В умывалке дуло. Серьге стены были влажны. Рядом с железной посудиной умывальника топтался и хрюкал труп с серо-желто-зеленым лицом, брызгая водой, которая не была живой. Все было, как в морге дурки, только труп слишком много двигался. А вокруг не было зеркал. Ни од кого. А зачем они в морге?
Этот таджик не был сумасшедшим: трупы вообще не сходят с ума, они только притворяются. А живые об этом ничего не знают. После завтрака Миша отвез таджика в госпиталь.
— Ну че, мужик, вот твой Питер…
Поезд, лениво грохоча на стыках, медленно втягивался в сводчатую пасть Московского вокзала.
— В натуре…
У Левашова в этот момент было совершенно обалдевшее лицо, даже, кажется, слезы на глазах выступили, или это так радужная посверкивала на фоне окна, черт его знает. Он, кажется, сразу забыл о Мише и вертел головой во все стороны. Потом нервно встал и вышел в коридор, к окну. Поезд со скрипом остановился. В коридоре толкались люди с чемоданами и сумками, озабоченные, непоспевающие. Левашов явно их не замечал.
— Все, — говорил он Мише сквозь чужие головы, кривя в беззвучном плаче губы, — все, товарищ сержант, все-о-о… Потом они вышли в железнодорожный день, снежно-серый, морозный, где холод вонял залитыми дегтем шпалами и люди были похожи на старые товарные вагоны, отцепившиеся от локомотивов и бессмысленно катающиеся по перрону в разные стороны. Левашов ломился сквозь толпу, не обращая внимания на толчки и сочный питерский мат. В центре зала ожидания он остановился и поднял голову к высокому потолку. Миша стоял рядом и молча смотрел на текущие из-под его прикрытых век слезы и трясущиеся губы. Хотелось курить.
— Ну че? — спросил Миша. — Пойдем, парень?
— Да-да, пойдем…
Дома, на Охте, куда они с шиком (за пятнарик) прикатили на тачке, их уже ждали. Человек десять родственников и друзей обоего пола подхватили Левашова, принялись с шумом обнимать его, целовать и тискать. Миша, чувствуя себя здесь совершенно не в тему, тупо стоял в углу. Он даже подумывал о том, чтобы просто уйти, но к двери было не пробиться сквозь роскошные формы двух левашовских соседок. Потом, бросив Мише: "Проходи же, солдат", все затекли в комнату.
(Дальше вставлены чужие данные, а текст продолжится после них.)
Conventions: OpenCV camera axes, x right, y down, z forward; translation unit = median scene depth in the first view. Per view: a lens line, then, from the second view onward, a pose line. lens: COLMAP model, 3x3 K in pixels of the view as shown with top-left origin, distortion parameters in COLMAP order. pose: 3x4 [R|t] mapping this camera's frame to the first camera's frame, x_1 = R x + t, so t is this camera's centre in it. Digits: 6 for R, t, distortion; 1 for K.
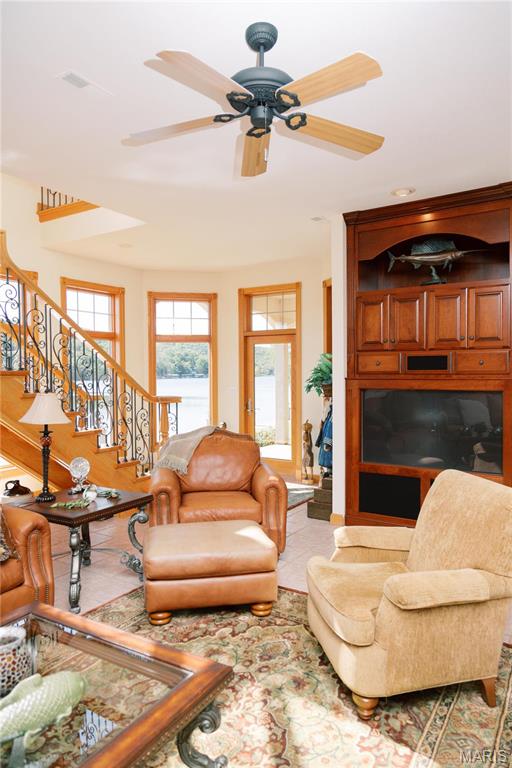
lens RADIAL K [[515.5, 0, 256.0], [0, 515.5, 384.0], [0, 0, 1]] dist [-0.009277, -0.002100]
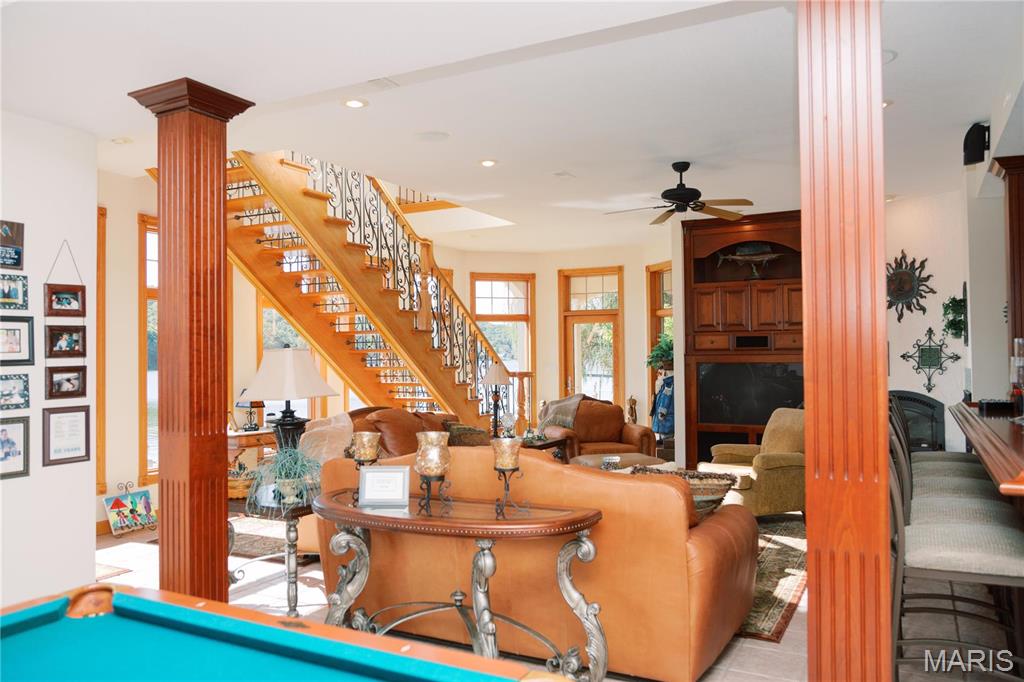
lens RADIAL K [[756.5, 0, 512.0], [0, 756.5, 341.0], [0, 0, 1]] dist [-0.008043, -0.002562]
pose [[0.996999, -0.003759, 0.077319, -0.374411], [0.006892, 0.999164, -0.040292, 0.026650], [-0.077103, 0.040704, 0.996192, -0.757197]]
Миша снял шинель и шапку, неторопливо и аккуратно поместил их на вешалке и вошел. Все уже сидели за столом, густо уставленном блюдами и бутылками. Пока Миша мостился где-то с краешка, присутствующие лихо пропустили по первой, затем, не успел он взяться за вилку, — по второй. Перед ним поставили тарелку, швырнули на нее несколько картошин, ложку-другую винегрета, пару-тройку шпротинок, котлету, кружок колбасы и кусочек хлеба, в стакан плеснули водки и занялись Левашовым. Торжественно-тупые тосты, артиллерийское чавканье, бульканье водки, звон вилок о тарелки, скрип стульев, разговоры, смех — все это сливалось в единый монотонный гул, словно вата, закладывавший уши.
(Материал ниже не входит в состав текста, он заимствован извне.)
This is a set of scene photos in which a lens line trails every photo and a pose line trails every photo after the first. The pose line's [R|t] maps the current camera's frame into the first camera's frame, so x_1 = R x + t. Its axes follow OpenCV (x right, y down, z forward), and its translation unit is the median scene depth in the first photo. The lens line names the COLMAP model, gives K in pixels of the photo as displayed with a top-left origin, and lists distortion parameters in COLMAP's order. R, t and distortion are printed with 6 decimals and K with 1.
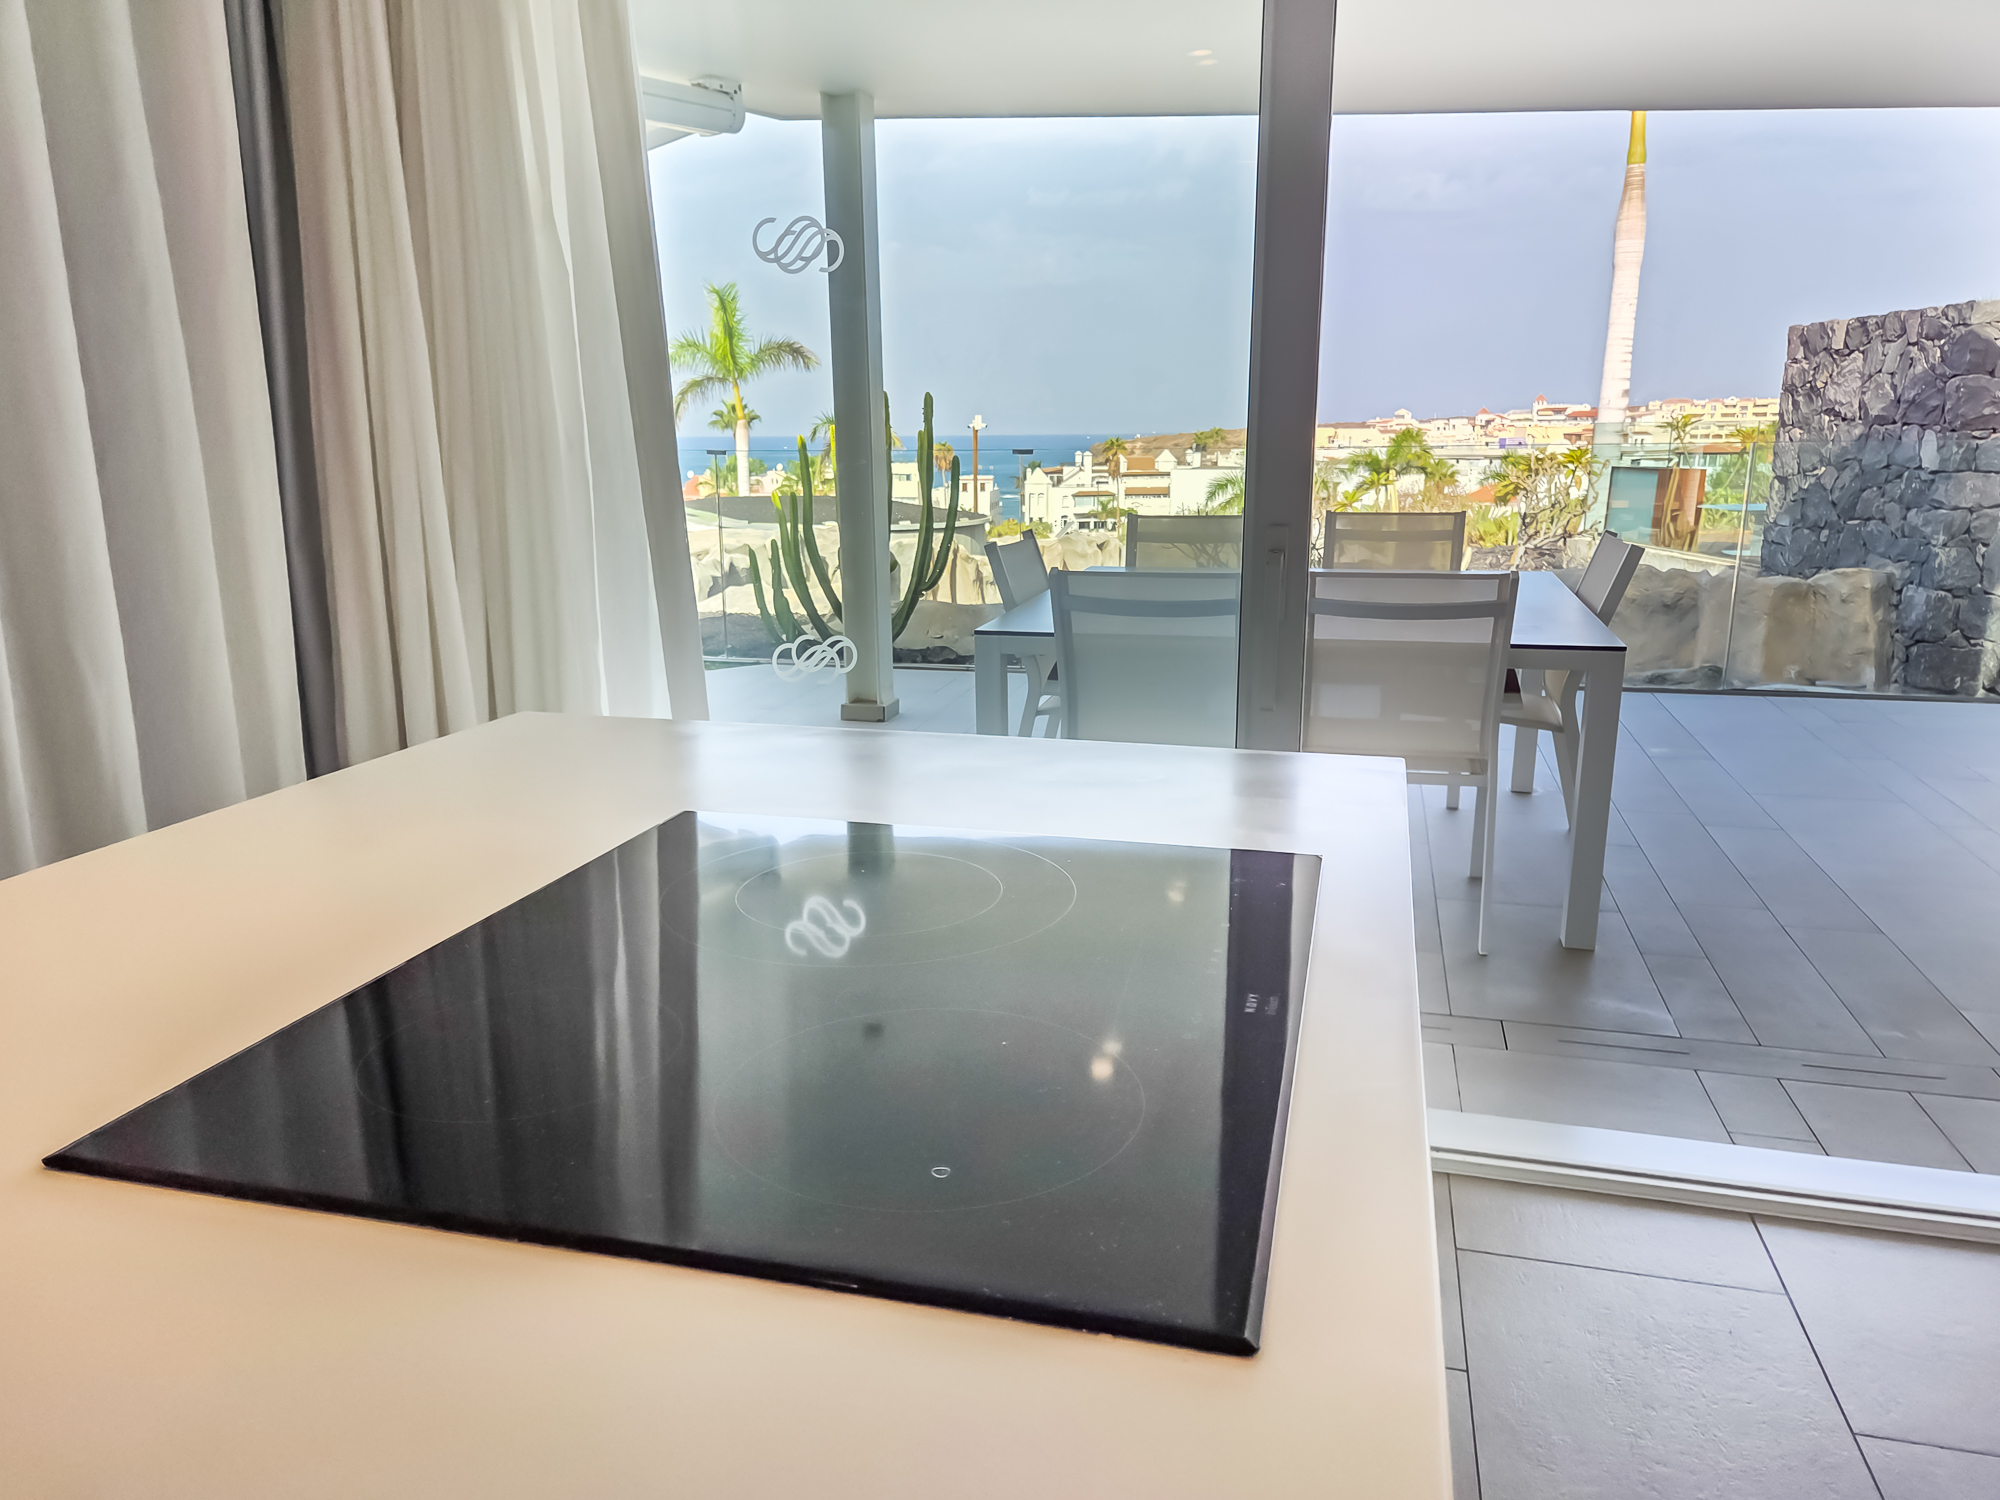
lens RADIAL K [[1390.3, 0, 1000.0], [0, 1390.3, 750.0], [0, 0, 1]] dist [0.054159, -0.057754]
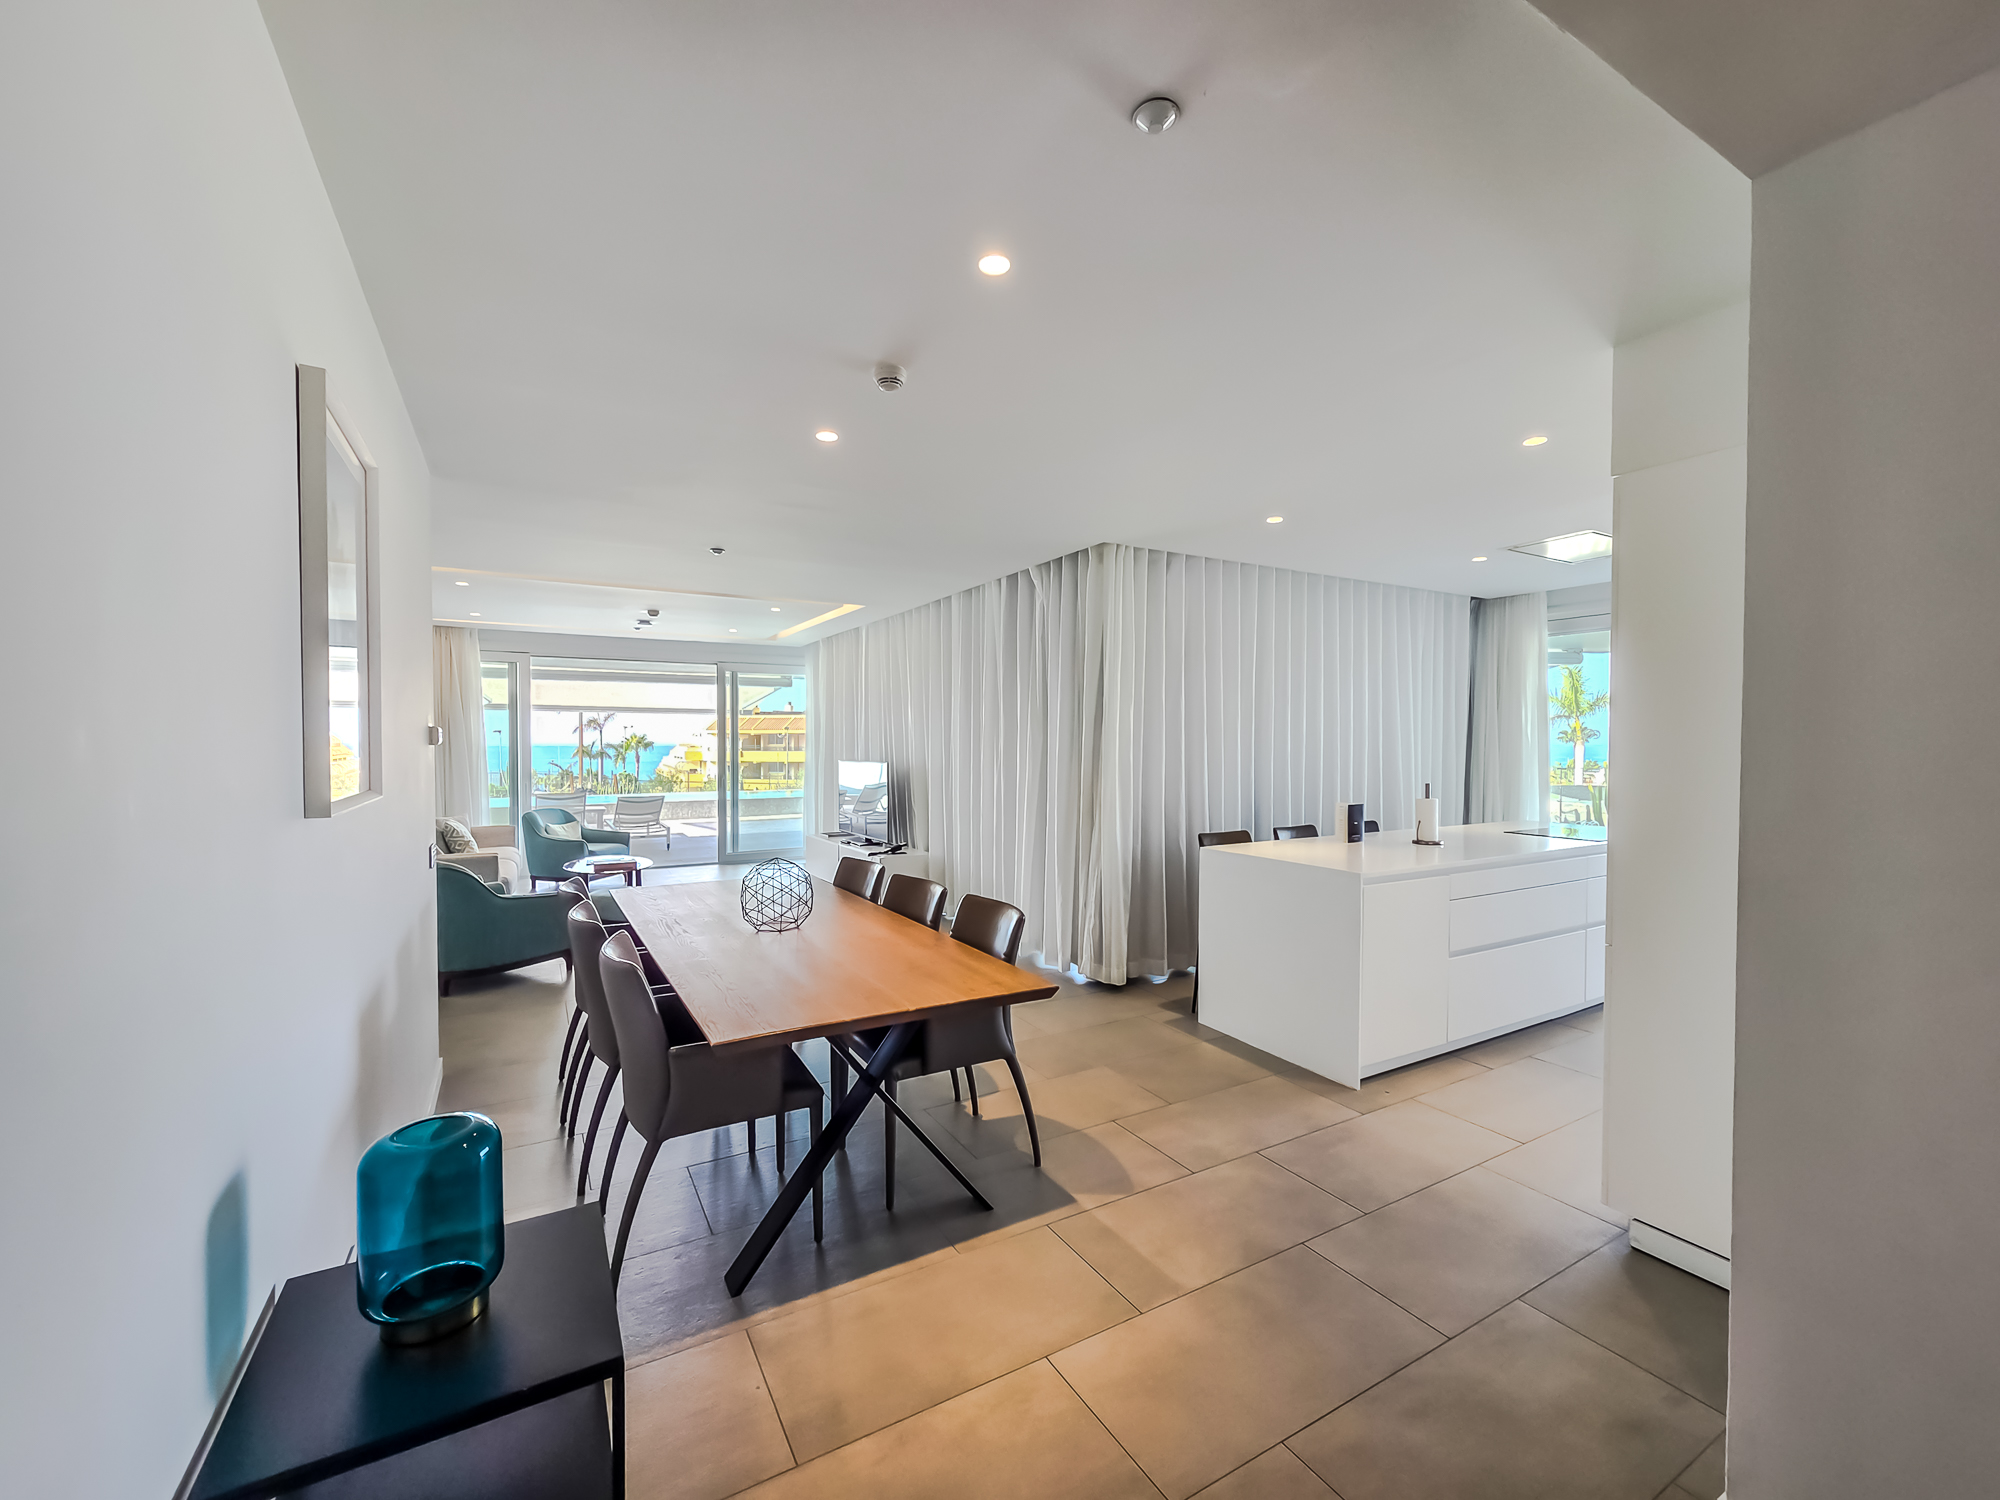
lens RADIAL K [[831.1, 0, 996.1], [0, 831.1, 749.3], [0, 0, 1]] dist [0.000316, -0.000079]
pose [[0.702017, 0.013869, -0.712025, 0.031740], [-0.162619, 0.976517, -0.141312, 0.027312], [0.693345, 0.214992, 0.687788, -0.159697]]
Миша вдруг подумал, что это все похороны. Неизвестно почему. Похороны, и все тут. Ему захотелось матернуться. Он сдержался. Близкая подруга покойного — справа от Миши — хлестала водку как кефир и после каждой порции громко и как-то даже требовательно икала. Слева сидел потный дядя усопшего с багровым разбухшим носом и мешками под глазами. Он скалил гнилые зубы, то и дело хлопал Мишу по плечу, слюняво чавкал, плевался и требовал, чтобы "этот бравый сержант, армейский друг нашего Димочки" пил еще. С одной стороны, Мише хотелось хлобыстнуть грамм триста, чтобы меньше обращать внимание на окружающих. С другой стороны, его инстинкт злой бродячей дикой собаки сигнализировал, что пить не стоит. Миша не стал пить. Он лениво поковырялся в винегрете, глотнул котлету, воткнул вилку в хвост шпротине и заскучал.